Corporations large and small have known for some time that healthy employees make better workers than unhealthy employees do. And in their efforts to boost productivity, minimize absenteeism, and improve overall job performance, many employers in recent years have taken a proactive approach to fostering healthiness in their employees by providing them with access to exercise rooms, affording them wellness breaks, offering them healthy meal choices in the commissary, and even sometimes providing them with fitness coaching. But, while employers have also known the importance of mental fitness to overall job satisfaction and performance, many have been reluctant to implement proactive plans for ensuring their employees’ mental health.
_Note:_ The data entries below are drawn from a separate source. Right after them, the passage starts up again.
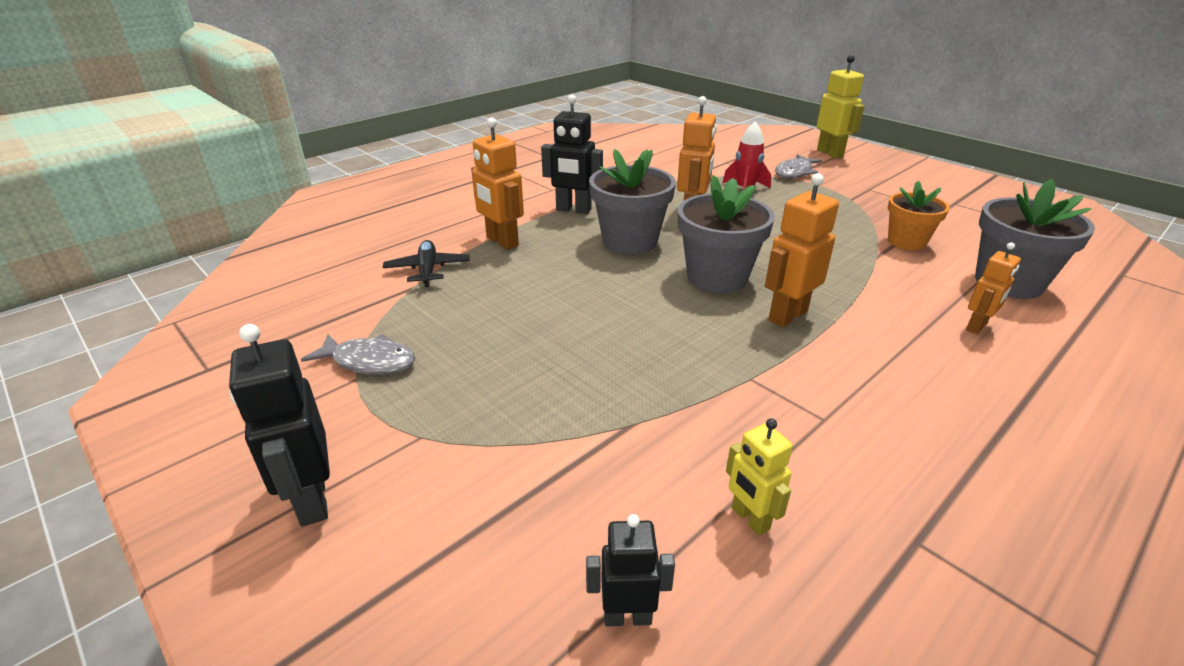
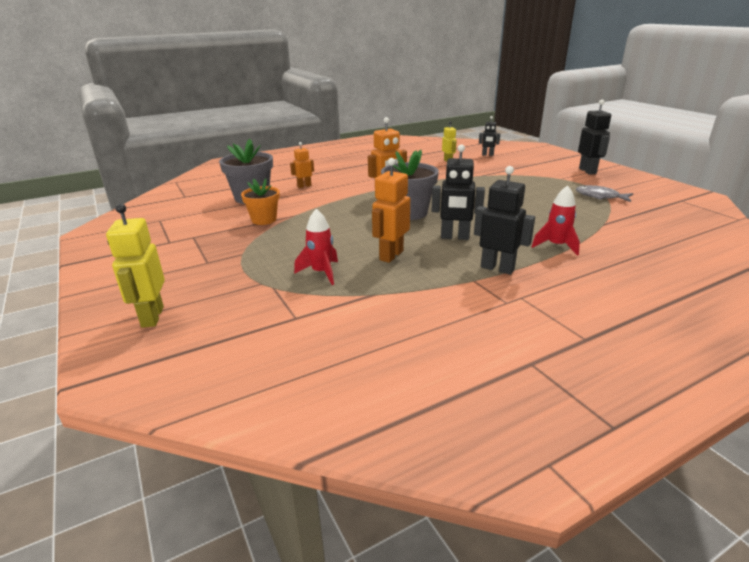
camera: 165 degrees left, 5 degrees down
(428, 270) = (602, 232): black plane -> none
(502, 242) = (556, 246): orange robot -> red rocket
(630, 241) = (455, 237): grey flower pot -> black robot
(794, 172) = (242, 290): grey fish -> none

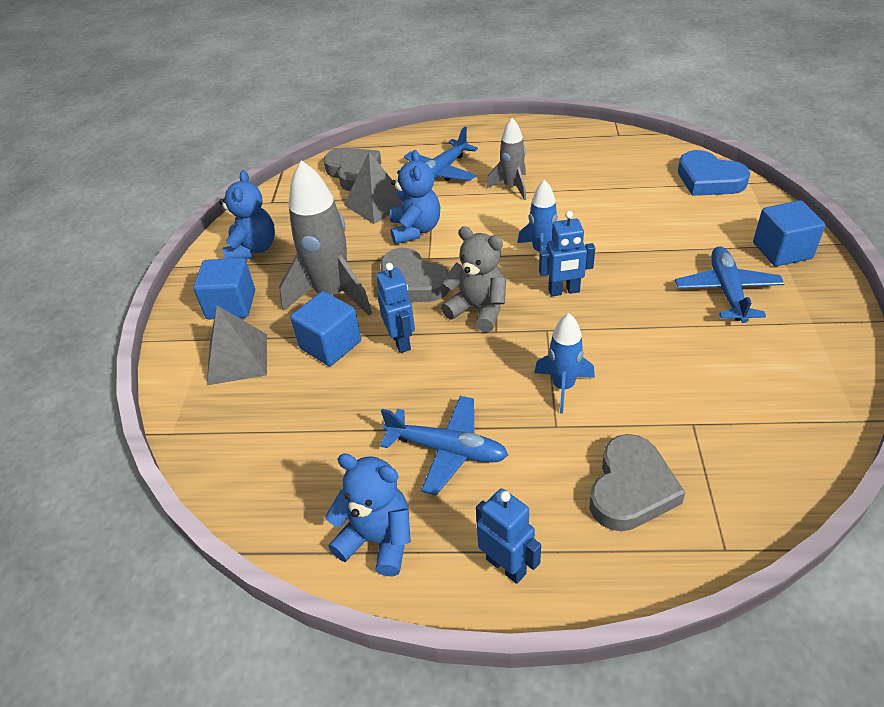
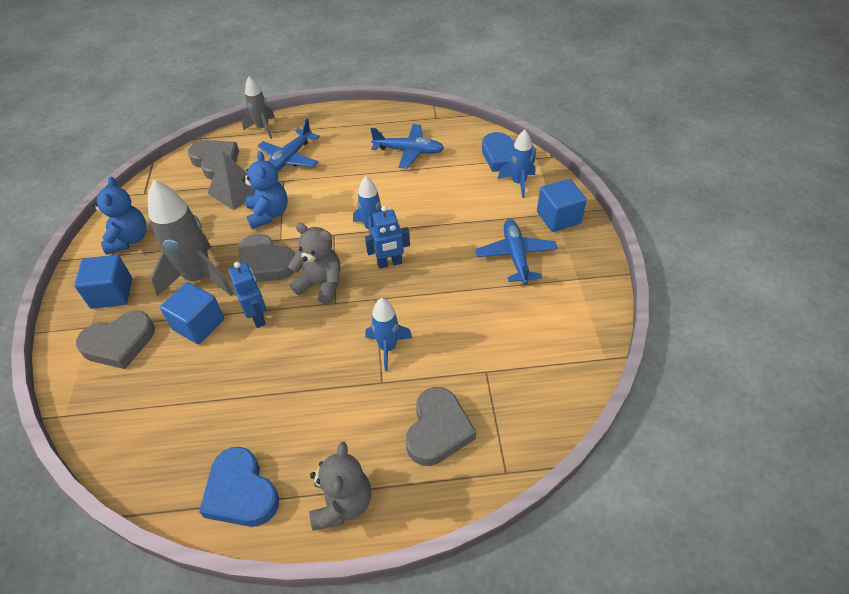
camera: 10 degrees left, 5 degrees up
(237, 359) = (119, 343): grey pyramid -> grey heart
(378, 539) = (241, 492): blue teddy bear -> blue heart
(447, 450) = (296, 410): blue plane -> blue plane (409, 151)
(506, 566) = (342, 503): blue robot -> grey teddy bear
(512, 187) = (349, 170): grey rocket -> grey rocket (263, 128)
(726, 209) = (518, 183): none -> blue rocket

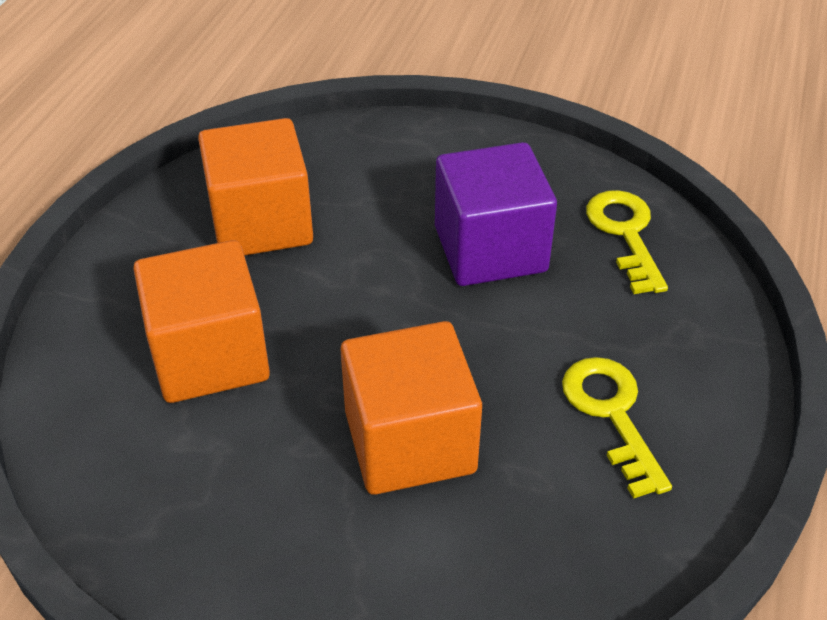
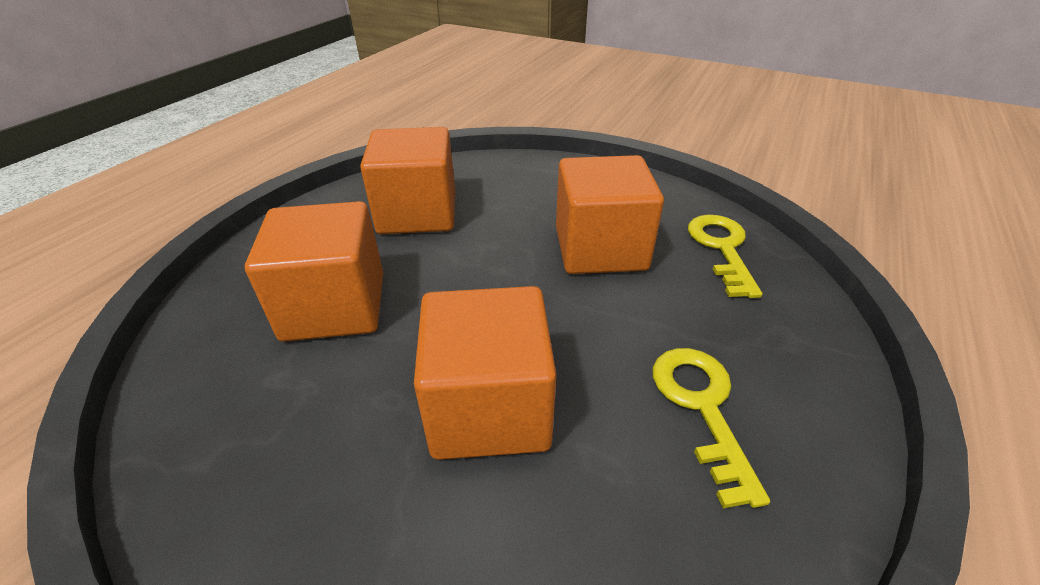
camera: 10 degrees right, 5 degrees down
(490, 249) = (600, 249): purple cube -> orange cube

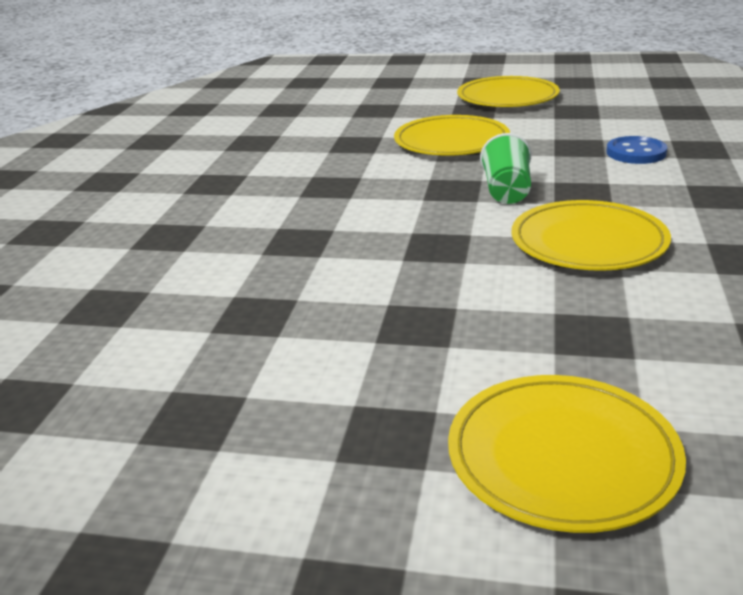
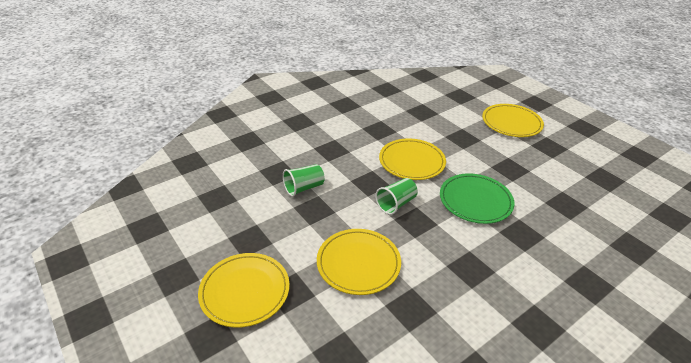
camera: 140 degrees left, 10 degrees up
(411, 244) = (475, 201): none -> green plate
(636, 153) = (304, 188): blue button -> green cup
Companies began including mental health care in their benefit packages a long time ago. But, by and large, the mental health services offered under those plans followed a ‘reactive’ as opposed to proactive model. For example, a supervisor might take note of an individual’s lagging job performance since experiencing a major life stressor such as a divorce or the loss of a family member. The supervisor might then suggest the employee procure a mental health evaluation and possible treatment through the company’s Employee Assistance Program (EAP), in lieu of taking some type of disciplinary action. But few companies have been proactive in promoting and maintaining their employees’ mental health (at least not as proactive as they have recently become in encouraging their employees’ physical fitness). Proactive measures geared toward mental and emotional wellness could include such services as regular mental health screenings, anxiety and stress management training, life and coping skills training, and regularly scheduled maintenance or follow-up visits for an individual already diagnosed with and/or treated for a mental condition. A few of the more forward-looking companies have been, of late, employing this more proactive approach to mental health, and in the process they are finding that the effort not only produces benefits to the overall working environment, but also pays off on the company’s fiscal bottom line.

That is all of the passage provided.